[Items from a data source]
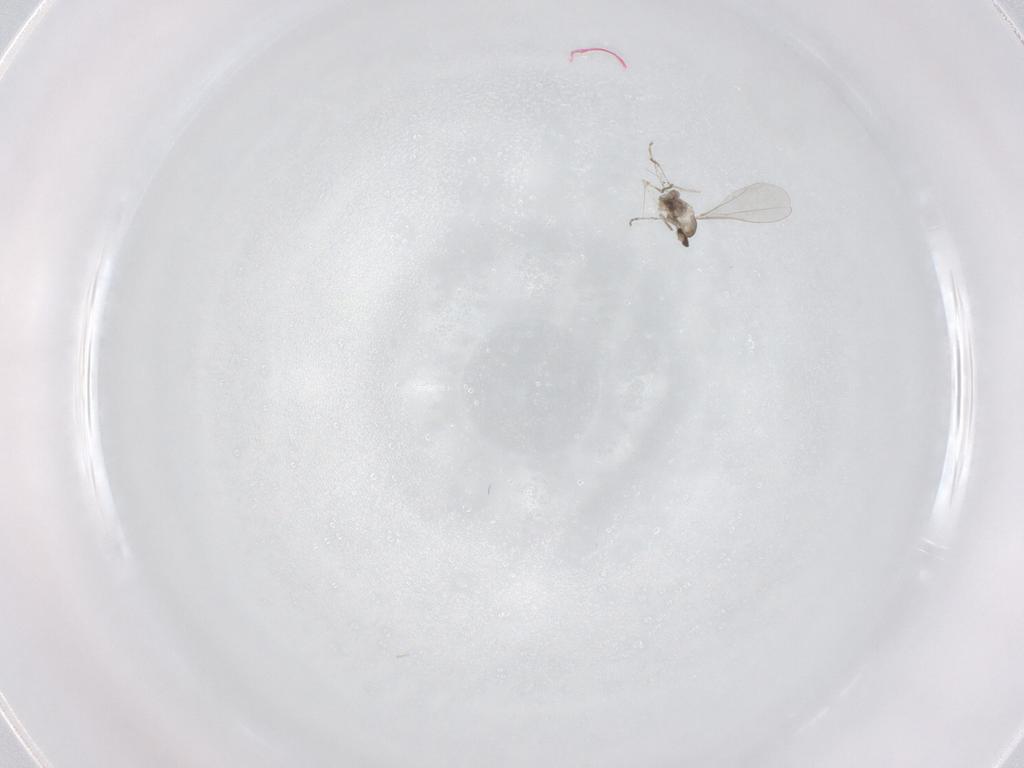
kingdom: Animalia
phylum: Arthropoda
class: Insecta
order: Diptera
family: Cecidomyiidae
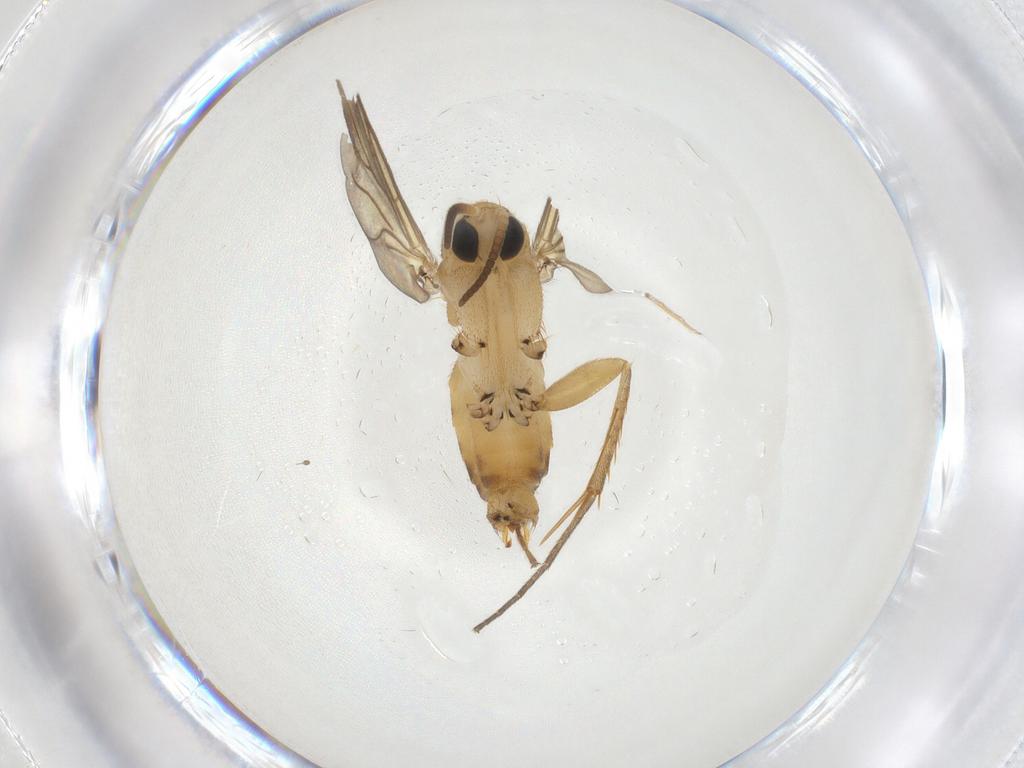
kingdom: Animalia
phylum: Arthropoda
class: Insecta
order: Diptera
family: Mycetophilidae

● **Task to complete**
Output every classification line from the records above verbatim, omitting the pictures.

● **Correct answer**
kingdom: Animalia
phylum: Arthropoda
class: Insecta
order: Diptera
family: Cecidomyiidae
kingdom: Animalia
phylum: Arthropoda
class: Insecta
order: Diptera
family: Mycetophilidae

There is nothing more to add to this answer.